[OBJECTIVE]
Please convert the listing, from the line containing "Find all instances of <item>left" through the end of the listing, into a Markdown table with two columns, Row for a running number and Line for the text of each line, leaving out blank lines.

[RECORDS SUPPLIED]
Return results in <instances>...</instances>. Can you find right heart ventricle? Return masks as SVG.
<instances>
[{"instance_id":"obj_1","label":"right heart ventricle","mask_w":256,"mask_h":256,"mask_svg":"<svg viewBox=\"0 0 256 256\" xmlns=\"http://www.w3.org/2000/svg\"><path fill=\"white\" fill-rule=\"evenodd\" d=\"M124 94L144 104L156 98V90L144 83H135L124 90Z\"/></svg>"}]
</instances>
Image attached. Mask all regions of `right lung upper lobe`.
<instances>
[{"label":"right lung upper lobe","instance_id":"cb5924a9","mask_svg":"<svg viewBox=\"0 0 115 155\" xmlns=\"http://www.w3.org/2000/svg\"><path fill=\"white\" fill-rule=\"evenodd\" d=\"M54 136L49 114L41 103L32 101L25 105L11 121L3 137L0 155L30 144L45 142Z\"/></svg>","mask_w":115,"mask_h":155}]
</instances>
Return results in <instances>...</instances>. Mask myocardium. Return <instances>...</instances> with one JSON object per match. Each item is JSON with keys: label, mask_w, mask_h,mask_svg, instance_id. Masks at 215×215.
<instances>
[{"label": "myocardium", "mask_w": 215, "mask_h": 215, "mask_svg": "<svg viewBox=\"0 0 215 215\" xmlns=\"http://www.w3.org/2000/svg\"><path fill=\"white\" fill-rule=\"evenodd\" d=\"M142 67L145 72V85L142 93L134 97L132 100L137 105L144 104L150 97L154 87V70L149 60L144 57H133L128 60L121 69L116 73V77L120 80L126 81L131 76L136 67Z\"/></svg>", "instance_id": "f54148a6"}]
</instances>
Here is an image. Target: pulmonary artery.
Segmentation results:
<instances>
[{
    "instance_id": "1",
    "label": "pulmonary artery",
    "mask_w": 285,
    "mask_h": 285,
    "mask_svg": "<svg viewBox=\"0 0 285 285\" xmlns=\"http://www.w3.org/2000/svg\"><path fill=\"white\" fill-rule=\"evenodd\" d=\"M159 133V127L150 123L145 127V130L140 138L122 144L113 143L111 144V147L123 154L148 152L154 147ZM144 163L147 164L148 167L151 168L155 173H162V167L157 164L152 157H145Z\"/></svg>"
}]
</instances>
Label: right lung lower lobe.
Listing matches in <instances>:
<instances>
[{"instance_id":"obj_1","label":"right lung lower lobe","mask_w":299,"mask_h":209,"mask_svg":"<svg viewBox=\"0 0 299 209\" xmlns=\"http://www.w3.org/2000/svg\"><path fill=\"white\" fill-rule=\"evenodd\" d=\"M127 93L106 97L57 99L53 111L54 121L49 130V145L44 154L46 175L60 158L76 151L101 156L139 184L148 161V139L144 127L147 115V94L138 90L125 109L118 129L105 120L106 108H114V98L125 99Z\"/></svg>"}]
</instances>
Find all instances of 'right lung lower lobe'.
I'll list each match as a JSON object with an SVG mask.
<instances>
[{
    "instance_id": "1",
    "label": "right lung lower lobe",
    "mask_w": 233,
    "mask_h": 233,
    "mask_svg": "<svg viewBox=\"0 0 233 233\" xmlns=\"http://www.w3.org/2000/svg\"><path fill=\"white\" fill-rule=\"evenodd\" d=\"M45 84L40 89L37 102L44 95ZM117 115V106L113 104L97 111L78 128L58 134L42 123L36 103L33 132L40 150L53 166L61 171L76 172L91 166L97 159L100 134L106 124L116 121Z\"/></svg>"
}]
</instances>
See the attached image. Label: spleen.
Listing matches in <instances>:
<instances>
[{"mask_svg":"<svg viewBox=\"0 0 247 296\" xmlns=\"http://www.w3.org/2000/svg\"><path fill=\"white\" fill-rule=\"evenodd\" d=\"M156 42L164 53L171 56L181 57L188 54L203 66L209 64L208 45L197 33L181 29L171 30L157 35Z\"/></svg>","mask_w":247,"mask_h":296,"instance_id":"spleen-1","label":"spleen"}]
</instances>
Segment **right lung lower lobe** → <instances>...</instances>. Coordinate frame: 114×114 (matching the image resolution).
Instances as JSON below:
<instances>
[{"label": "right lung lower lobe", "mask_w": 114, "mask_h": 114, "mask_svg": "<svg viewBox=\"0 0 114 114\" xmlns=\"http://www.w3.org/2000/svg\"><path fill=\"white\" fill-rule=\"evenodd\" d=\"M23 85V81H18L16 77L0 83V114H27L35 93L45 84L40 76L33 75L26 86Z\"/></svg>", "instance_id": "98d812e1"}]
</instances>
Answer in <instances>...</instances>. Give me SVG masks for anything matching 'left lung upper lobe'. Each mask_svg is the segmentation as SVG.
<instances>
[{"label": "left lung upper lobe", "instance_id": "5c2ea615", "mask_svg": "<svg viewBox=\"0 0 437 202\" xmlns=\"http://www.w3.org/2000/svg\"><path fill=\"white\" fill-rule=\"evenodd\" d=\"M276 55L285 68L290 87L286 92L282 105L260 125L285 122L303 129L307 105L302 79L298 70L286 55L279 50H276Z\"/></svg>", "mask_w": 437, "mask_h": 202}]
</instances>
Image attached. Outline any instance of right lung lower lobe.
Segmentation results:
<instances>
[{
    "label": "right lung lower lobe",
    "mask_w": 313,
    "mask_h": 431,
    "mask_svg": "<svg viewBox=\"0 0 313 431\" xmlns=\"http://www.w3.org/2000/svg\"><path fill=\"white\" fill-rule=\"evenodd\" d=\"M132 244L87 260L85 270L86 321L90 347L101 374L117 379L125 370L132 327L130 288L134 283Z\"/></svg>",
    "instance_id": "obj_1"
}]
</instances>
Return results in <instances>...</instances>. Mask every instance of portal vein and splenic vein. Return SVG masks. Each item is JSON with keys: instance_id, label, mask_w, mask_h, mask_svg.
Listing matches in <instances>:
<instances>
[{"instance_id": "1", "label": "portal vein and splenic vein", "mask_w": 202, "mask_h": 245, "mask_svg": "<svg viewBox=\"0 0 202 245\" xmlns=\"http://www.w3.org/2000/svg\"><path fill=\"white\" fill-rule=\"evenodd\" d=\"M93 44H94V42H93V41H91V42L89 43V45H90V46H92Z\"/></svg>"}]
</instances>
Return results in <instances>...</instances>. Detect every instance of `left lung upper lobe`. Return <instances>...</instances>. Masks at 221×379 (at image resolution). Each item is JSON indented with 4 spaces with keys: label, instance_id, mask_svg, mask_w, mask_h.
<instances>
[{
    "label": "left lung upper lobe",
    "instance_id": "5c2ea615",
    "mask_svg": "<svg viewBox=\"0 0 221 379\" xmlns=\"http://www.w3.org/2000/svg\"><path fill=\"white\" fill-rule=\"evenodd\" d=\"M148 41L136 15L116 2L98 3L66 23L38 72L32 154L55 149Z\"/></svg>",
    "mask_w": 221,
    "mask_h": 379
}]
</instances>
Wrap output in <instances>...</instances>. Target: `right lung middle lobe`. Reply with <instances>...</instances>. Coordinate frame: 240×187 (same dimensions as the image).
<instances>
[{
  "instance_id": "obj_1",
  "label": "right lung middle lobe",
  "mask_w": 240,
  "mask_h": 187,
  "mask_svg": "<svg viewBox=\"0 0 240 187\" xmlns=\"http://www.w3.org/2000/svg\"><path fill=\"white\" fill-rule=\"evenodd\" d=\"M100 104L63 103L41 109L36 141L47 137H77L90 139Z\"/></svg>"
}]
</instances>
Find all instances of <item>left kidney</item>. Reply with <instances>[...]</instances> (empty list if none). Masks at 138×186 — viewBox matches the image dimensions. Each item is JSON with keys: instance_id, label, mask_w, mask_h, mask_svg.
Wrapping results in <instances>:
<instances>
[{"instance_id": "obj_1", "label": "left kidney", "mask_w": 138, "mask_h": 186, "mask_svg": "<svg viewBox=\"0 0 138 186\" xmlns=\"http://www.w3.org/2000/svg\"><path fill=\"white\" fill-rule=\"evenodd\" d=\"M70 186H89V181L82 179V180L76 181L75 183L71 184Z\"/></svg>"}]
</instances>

[WRITTEN SOLUTION]
| Row | Line |
|---|---|
| 1 | Find all instances of <item>left kidney</item>. Reply with <instances>[...]</instances> (empty list if none). Masks at 138×186 — viewBox matches the image dimensions. Each item is JSON with keys: instance_id, label, mask_w, mask_h, mask_svg. |
| 2 | Wrapping results in <instances>: |
| 3 | <instances> |
| 4 | [{"instance_id": "obj_1", "label": "left kidney", "mask_w": 138, "mask_h": 186, "mask_svg": "<svg viewBox=\"0 0 138 186\" xmlns=\"http://www.w3.org/2000/svg\"><path fill=\"white\" fill-rule=\"evenodd\" d=\"M70 186H89V181L82 179V180L76 181L75 183L71 184Z\"/></svg>"}] |
| 5 | </instances> |